Para garantir a gestão participativa, a COGERH-CE também vem desenvolvendo um trabalho junto às comunidades formando os comitês de bacia hidrográfica. O Estado do Ceará conta com onze bacias hidrográficas, sendo estas a Bacia do Rio Coreaú, Acaraú, do Litoral, do Rio Curú, Metropolitana, Baixo Jaguaribe, Baixo Parnaíba, Rio Banabuiú, médio Jaguaribe, Alto Jaguaribe e Bacia do Rio Salgado, conforme a Figura 1.

Figura 01 – Mapa das Bacias Hidrográficas do Estado do Ceará. Fonte: Companhia de Gestão dos Recursos Hídricos do Ceará – COGERH, 2008.

A Bacia do Rio Salgado apresenta importância singular por abranger municípios da região de maior população do Cariri cearense (Crato e Juazeiro do Norte) com a maioria urbana que tem seu sistema hidrológico originando-se na Chapada do Araripe. Esta condição envolve 23 municípios do Sul-leste do Ceará, com vistas a uma gestão mais abrangente dos recursos hídricos do Cariri. Compõe a sub-bacia os municípios de Abaiara, Aurora, Baixio, Barbalha, Barro, Brejo Santo, Caririaçu, Cedro, Crato, Granjeiro, Icó, Ipaumirim, Jardim, Jati, Juazeiro do Norte, Lavras da Mangabeira, Mauriti, Milagres, Missão Velha, Penaforte, Porteiras, Umari e Várzea Alegre (MELO e LOPES, 2005).

A composição do comitê é de 50 representantes de associações de usuários, de organizações da sociedade civil, dos poderes municipais, estadual e federal, que contribuem para o desenvolvimento regional, integrando-se a um dispositivo geral de gestão participativa dos recursos hídricos do Estado do

Ceará.
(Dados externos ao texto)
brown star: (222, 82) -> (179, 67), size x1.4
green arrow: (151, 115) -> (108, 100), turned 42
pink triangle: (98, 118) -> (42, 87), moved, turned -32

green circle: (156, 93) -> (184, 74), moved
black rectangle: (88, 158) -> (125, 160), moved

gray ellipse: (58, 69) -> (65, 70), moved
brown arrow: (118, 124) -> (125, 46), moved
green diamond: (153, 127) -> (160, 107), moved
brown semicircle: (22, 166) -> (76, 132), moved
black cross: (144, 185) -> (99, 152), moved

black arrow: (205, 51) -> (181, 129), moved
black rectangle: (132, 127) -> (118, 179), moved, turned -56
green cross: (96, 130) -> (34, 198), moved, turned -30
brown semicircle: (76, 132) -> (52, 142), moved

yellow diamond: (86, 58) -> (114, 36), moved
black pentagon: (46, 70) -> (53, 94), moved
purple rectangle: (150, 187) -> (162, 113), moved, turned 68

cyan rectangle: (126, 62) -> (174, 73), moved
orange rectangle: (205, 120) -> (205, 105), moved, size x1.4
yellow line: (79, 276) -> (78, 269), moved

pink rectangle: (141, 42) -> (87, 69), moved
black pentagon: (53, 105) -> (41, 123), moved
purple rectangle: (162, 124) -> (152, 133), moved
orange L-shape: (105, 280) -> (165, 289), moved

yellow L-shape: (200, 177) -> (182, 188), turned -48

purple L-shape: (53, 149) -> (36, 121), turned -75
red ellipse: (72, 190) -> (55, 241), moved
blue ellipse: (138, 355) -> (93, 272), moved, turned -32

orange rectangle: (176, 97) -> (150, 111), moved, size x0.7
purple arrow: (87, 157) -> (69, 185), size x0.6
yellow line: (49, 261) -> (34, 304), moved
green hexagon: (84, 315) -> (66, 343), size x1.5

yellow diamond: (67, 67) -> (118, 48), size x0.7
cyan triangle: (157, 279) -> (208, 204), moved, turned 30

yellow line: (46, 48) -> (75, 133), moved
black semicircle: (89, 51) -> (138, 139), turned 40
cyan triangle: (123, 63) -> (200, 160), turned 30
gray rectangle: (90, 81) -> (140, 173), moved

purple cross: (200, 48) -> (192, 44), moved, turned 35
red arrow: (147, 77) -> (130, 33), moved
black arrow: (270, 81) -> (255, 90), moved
Essa integração foi estabelecida pelo decreto 26.462 de 11 de dezembro de 2001, do governo estadual publicado no Diário Oficial do Estado do Ceará (MELO e LOPES, 2005).
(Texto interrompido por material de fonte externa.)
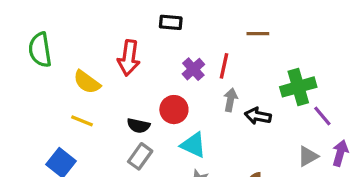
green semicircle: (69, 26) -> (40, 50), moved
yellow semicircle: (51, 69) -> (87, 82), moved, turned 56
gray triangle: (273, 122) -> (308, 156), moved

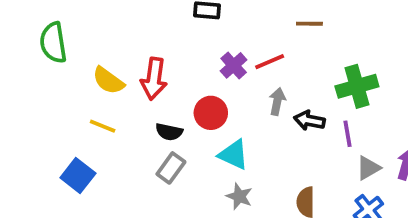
red arrow: (129, 58) -> (154, 79), moved
red line: (224, 66) -> (270, 62), turned 55
purple line: (322, 116) -> (347, 134), moved, turned 30

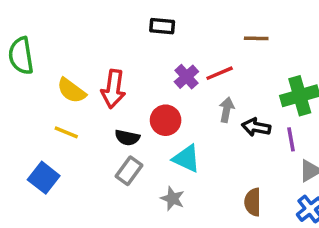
gray star: (239, 196) -> (173, 199), moved

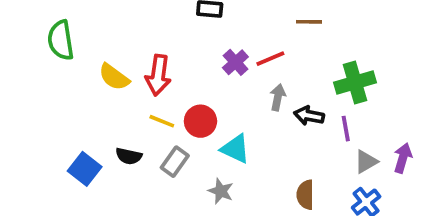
red circle: (166, 120) -> (200, 121), moved
yellow line: (66, 132) -> (162, 121), moved
black semicircle: (127, 138) -> (129, 156), moved

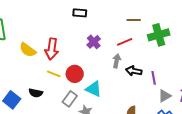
red line: (270, 59) -> (125, 42), moved
green cross: (355, 83) -> (159, 35), moved
gray rectangle: (175, 162) -> (70, 99), moved

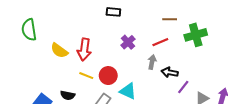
purple line: (154, 78) -> (183, 87), moved, turned 48

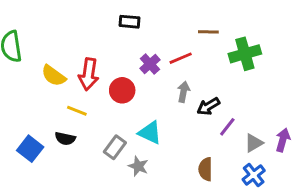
red line: (160, 42) -> (181, 58), moved
black arrow: (170, 72) -> (208, 106), turned -42
yellow line: (86, 76) -> (77, 111), moved
red circle: (108, 76) -> (122, 90), moved

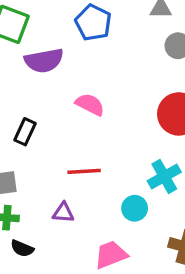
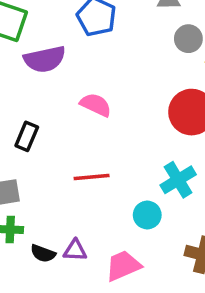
purple triangle: (63, 213) -> (75, 250), moved
black semicircle: (22, 248) -> (43, 253), moved

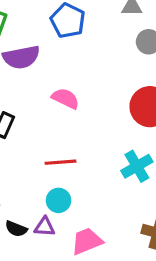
cyan circle: (147, 215) -> (59, 200), moved

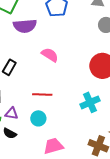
purple triangle: (45, 227) -> (12, 113), moved

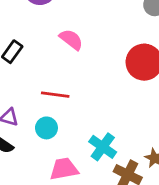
cyan cross: (90, 102) -> (103, 147), moved, turned -36

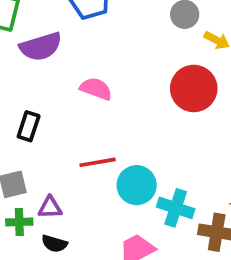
cyan circle: (46, 128) -> (137, 185), moved, size x1.4

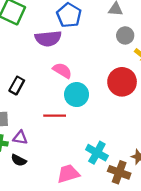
purple semicircle: (41, 47) -> (48, 39), moved
cyan circle: (137, 185) -> (77, 95), moved

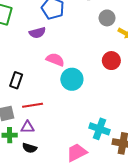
purple semicircle: (48, 39) -> (37, 33), size x0.7
red circle: (122, 82) -> (111, 61), size x0.7
red line: (55, 116) -> (33, 105), moved

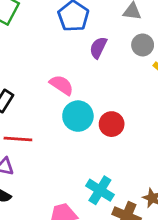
purple semicircle: (37, 33) -> (98, 48), moved, turned 119
red circle: (111, 61) -> (112, 124), moved

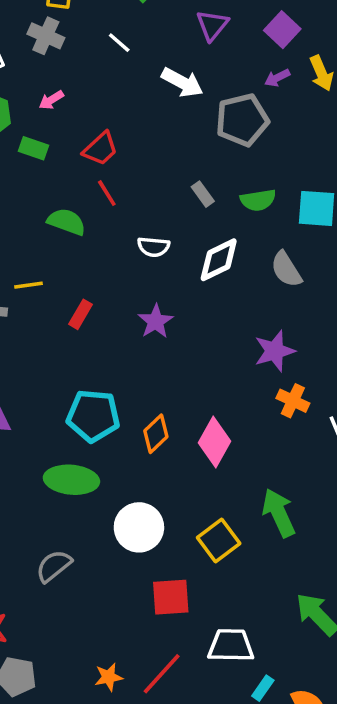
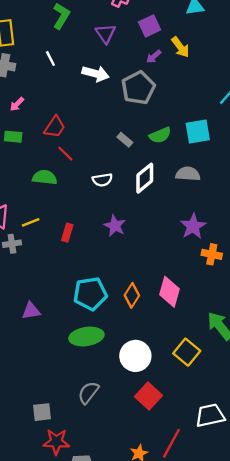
purple square: (282, 30) -> (150, 26), turned 35
white line: (119, 43) -> (50, 58), turned 35
gray semicircle: (286, 269) -> (188, 174), turned 140
red square: (171, 597) -> (148, 396), moved, turned -30

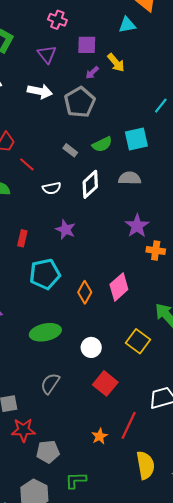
purple square: (150, 26) -> (87, 45), turned 30
red line: (65, 154) -> (27, 164), moved
pink diamond: (169, 292) -> (119, 287), turned 36
cyan pentagon: (90, 294) -> (45, 274), moved
white circle: (135, 356) -> (91, 347), size x0.7

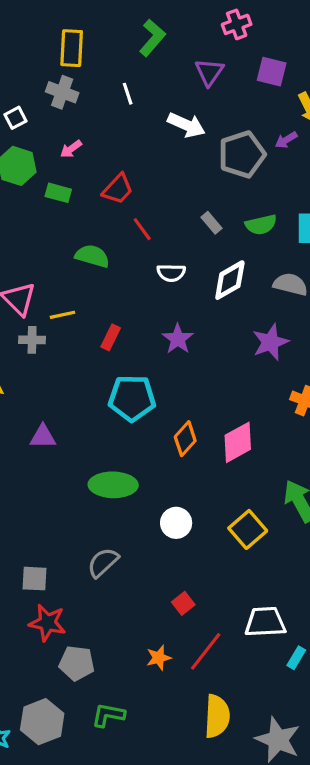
pink cross: (57, 20) -> (237, 24), turned 36
purple arrow: (92, 73) -> (286, 140), moved
purple star: (137, 226) -> (270, 342), moved
red square: (105, 383) -> (183, 603), moved, size x0.6

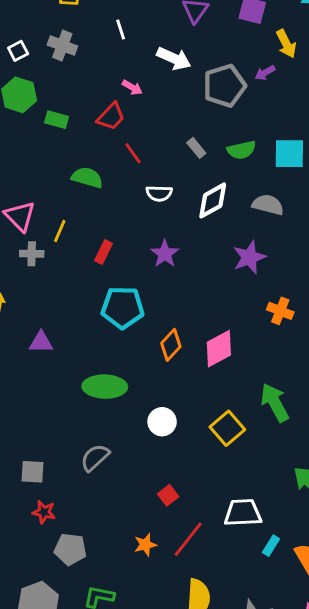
gray cross: (62, 92) -> (62, 46), moved
pink arrow: (71, 149) -> (132, 87), moved, turned -114
yellow line: (63, 315) -> (60, 231), turned -55
red star: (47, 623) -> (44, 512), size x0.7

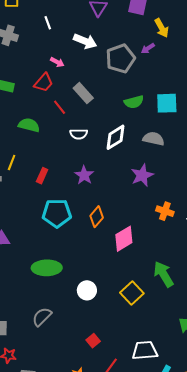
gray rectangle: (196, 148) -> (83, 93), moved, size x1.5
orange diamond: (171, 345) -> (97, 217), moved

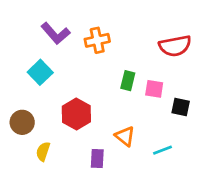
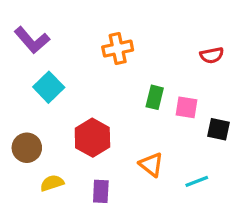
purple L-shape: (56, 33) -> (32, 40), moved
red semicircle: (175, 46) -> (212, 55), size x0.6
yellow semicircle: (43, 152) -> (52, 183), turned 54
purple rectangle: (97, 158) -> (101, 191), moved

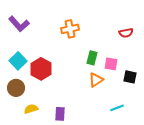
cyan square: (49, 87) -> (18, 61), moved
red hexagon: (92, 138) -> (41, 69), moved
orange triangle: (151, 165) -> (96, 80), moved, turned 49

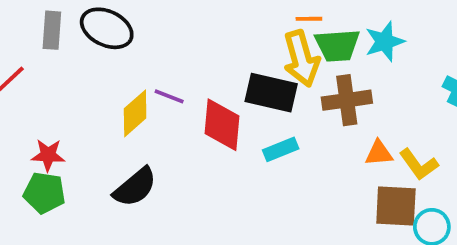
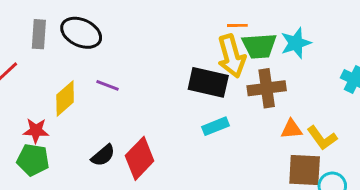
purple line: (169, 96) -> (107, 85), moved
yellow diamond: (135, 113) -> (65, 98), moved
red diamond: (222, 125) -> (140, 158), moved, turned 39
black semicircle: (135, 187) -> (103, 155), size x0.7

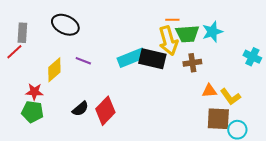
gray rectangle: (39, 34) -> (22, 33), moved
brown cross: (267, 88) -> (192, 63), size x0.7
cyan rectangle: (215, 126) -> (131, 58), moved, size x1.5

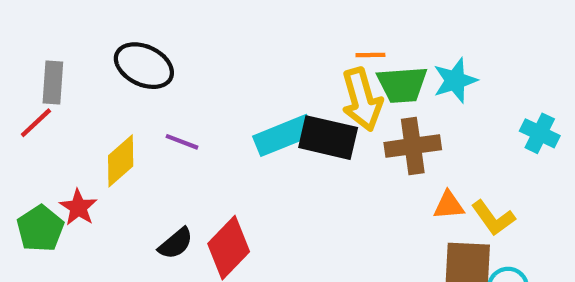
brown cross: (192, 63) -> (413, 146), size x1.4
red star: (34, 92) -> (78, 207), turned 30
green pentagon: (32, 112) -> (40, 229), moved, turned 30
O Comitê tem poder consultivo e deliberativo, sendo considerado como uma das instâncias mais importantes de participação e integração de planejamento e das ações na área dos recursos hídricos. Para tanto, é fundamental que seus membros estejam envolvidos e que todos entendam a relevância do processo participativo na tomada de decisão pelo melhor uso da água e pelos investimentos necessários em torno desta bacia, a fim de alcançar práticas conducentes para a promoção da saúde.